Fin du Pinel : pour une réforme ambitieuse... mais pas forcément réaliste
Au-delà des investisseurs institutionnel se pose aussi la question de l'après Pinel, dont l'avantage doit se réduire à partir de 2023 avant de s'éteindre – normalement – en 2024 (voir notre article du 20 novembre 2020). Or le Pinel représente environ 50.000 logements par an, alors que les institutionnels ont réalisé en moyenne 8.000 logements par an depuis 2014.
L'IGF et le CGEDD ont déjà eu l'occasion, dans un rapport de novembre 2019, de formuler un grand nombre de critiques à l'encontre du dispositif Pinel, tout en reconnaissant qu'il est difficile de le supprimer totalement (voir notre article du 15 novembre 2019). Le rapport appelait néanmoins à une réforme en profondeur.
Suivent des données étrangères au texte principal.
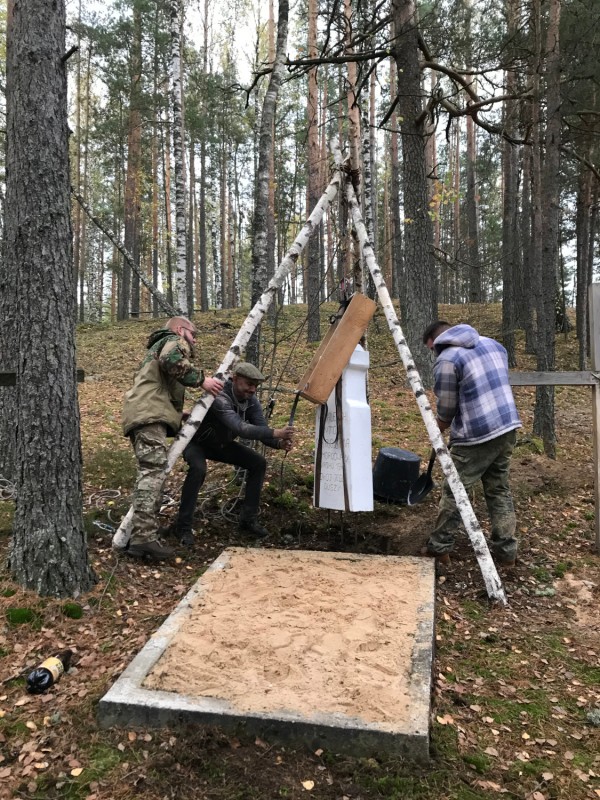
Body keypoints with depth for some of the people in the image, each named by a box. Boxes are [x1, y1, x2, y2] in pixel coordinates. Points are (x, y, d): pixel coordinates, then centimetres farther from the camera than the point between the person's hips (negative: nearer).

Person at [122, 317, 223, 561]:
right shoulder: (174, 341, 10)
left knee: (149, 473, 9)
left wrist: (180, 414, 34)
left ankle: (140, 534, 9)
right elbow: (171, 360, -16)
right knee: (153, 472, -20)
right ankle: (144, 538, -29)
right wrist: (201, 379, -12)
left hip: (142, 413, 10)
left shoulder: (158, 347, 39)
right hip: (150, 413, -10)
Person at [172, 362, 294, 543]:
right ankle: (184, 526, -19)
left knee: (258, 463, -5)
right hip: (197, 442, -7)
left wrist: (279, 443, -39)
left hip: (221, 443, 7)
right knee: (198, 469, -36)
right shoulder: (220, 398, -37)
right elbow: (241, 428, -50)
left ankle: (248, 520, 5)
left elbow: (261, 429, -18)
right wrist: (275, 433, -58)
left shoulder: (251, 401, -15)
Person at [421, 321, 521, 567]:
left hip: (476, 436, -7)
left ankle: (439, 548, 14)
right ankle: (506, 550, 20)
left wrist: (437, 431, 15)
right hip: (508, 428, 7)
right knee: (499, 490, 16)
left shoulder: (446, 360, -9)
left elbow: (446, 410, -5)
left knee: (453, 492, 5)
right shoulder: (493, 344, 13)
Près de deux ans plus tard, l'IGF et le CGEDD reviennent à la charge en proposant de remplacer le Pinel, à la fin programmée, par un mécanisme de souscription dans des fonds de "pierre-papier" de type OPCI (organisme de placement collectif en immobilier).
Le rapport lui-même émet toutefois quelques sérieux doutes sur une telle évolution, qui supposerait une petite révolution chez les épargnants actuels du Pinel. En effet, une telle mesure "présente une limite majeure en ce que ce fonds constituerait une importante évolution culturelle du comportement de l'épargnant investissant dans l'immobilier. Avec le Pinel, si l'épargnant recherchait avant tout le bénéfice fiscal, il était in fine propriétaire de son logement. L'investissement dans un OPCI ne permet pas un tel lien de propriété avec un bien, mais consiste au contraire en l'acquisition de parts d'un fonds donnant droit à une rémunération annuelle". Une montée en puissance des institutionnels dans le logement intermédiaire à hauteur des 50.000 logements actuels par an du Pinel semblant difficilement envisageable d'ici à 2024, on peut donc se demander si le dispositif ne sera finalement pas appelé – une nouvelle fois – à survivre à cette échéance, sous une forme ou sous une autre.